(Beginning of Records to use)
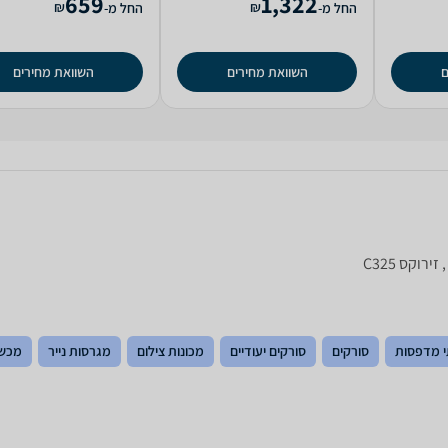
659
1,322
₪
₪
החל מ-
החל מ-
ם
השוואת מחירים
השוואת מחירים
 מדפסות
סורקים
סורקים יעודיים
מכונות צילום
מגרסות נייר
מכשי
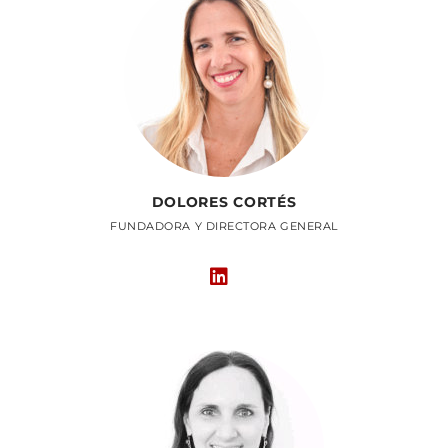
DOLORES CORTÉS
FUNDADORA Y DIRECTORA GENERAL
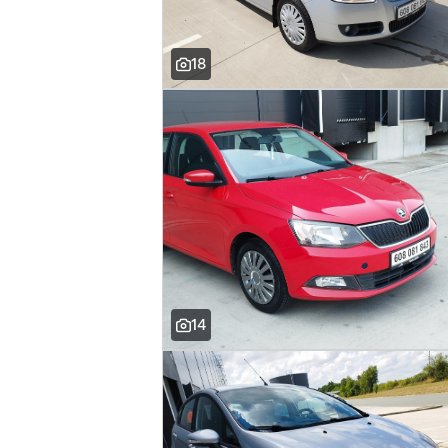
18
14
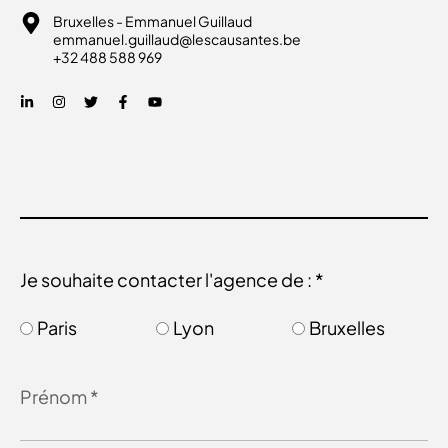
Bruxelles - Emmanuel Guillaud
emmanuel.guillaud@lescausantes.be
+32 488 588 969
Je souhaite contacter l'agence de : *
Paris
Lyon
Bruxelles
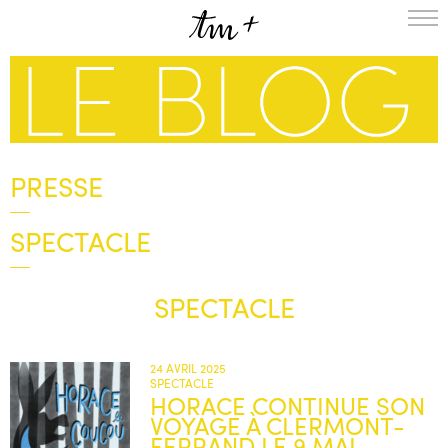
L’ENSEMBLE
SAISON
A LA UNE
PROJETS
PRESSE
MÉDIATION
NOUS SOUTENIR
SPECTACLE
ENGLISH
NEWSLETTER
SPECTACLE
CONTACTS
AGENDA
24 AVRIL 2025
SPECTACLE
HORACE CONTINUE SON
VOYAGE À CLERMONT-
FERRAND LE 9 MAI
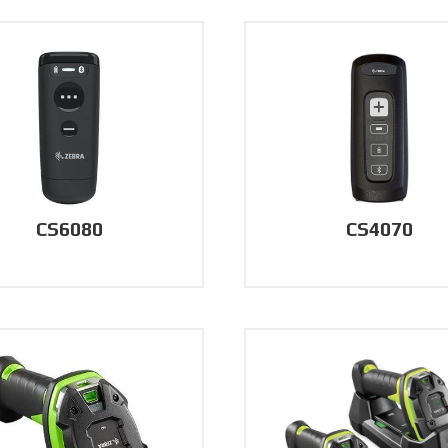
CS6080
CS4070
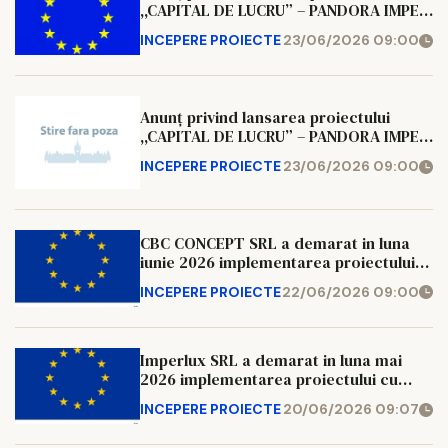
,,CAPITAL DE LUCRU” – PANDORA IMPEX
S.R.L.
INCEPERE PROIECTE
23/06/2026 09:00
Anunț privind lansarea proiectului
,,CAPITAL DE LUCRU” – PANDORA IMPEX
S.R.L.
INCEPERE PROIECTE
23/06/2026 09:00
CBC CONCEPT SRL a demarat in luna
iunie 2026 implementarea proiectului
cu titlul “Productie mobila –
INCEPERE PROIECTE
22/06/2026 09:00
performanta si dezvoltare “, cod SMIS
348417,
Imperlux SRL a demarat in luna mai
2026 implementarea proiectului cu
titlul “Dezvoltare activitate de confectii
INCEPERE PROIECTE
20/06/2026 09:07
metalice “, cod SMIS 348796,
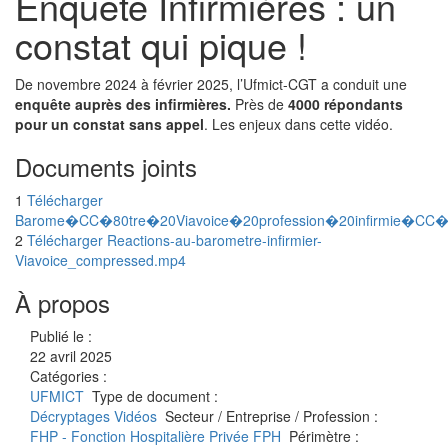
Enquête Infirmières : un
constat qui pique !
De novembre 2024 à février 2025, l’Ufmict-CGT a conduit une
enquête auprès des infirmières.
Près de
4000 répondants
pour un constat sans appel
. Les enjeux dans cette vidéo.
Documents joints
1
Télécharger
Barome�CC�80tre�20Viavoice�20profession�20infirmie�CC�
2
Télécharger Reactions-au-barometre-infirmier-
Viavoice_compressed.mp4
À propos
Publié le :
22 avril 2025
Catégories :
UFMICT
Type de document :
Décryptages
Vidéos
Secteur / Entreprise / Profession :
FHP - Fonction Hospitalière Privée
FPH
Périmètre :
(End of Records to use)
» **Written task**:
From the listing above, copy every line that contains the string "demarat", matching case exactly.

» **Exercise answer**:
CBC CONCEPT SRL a demarat in luna
Imperlux SRL a demarat in luna mai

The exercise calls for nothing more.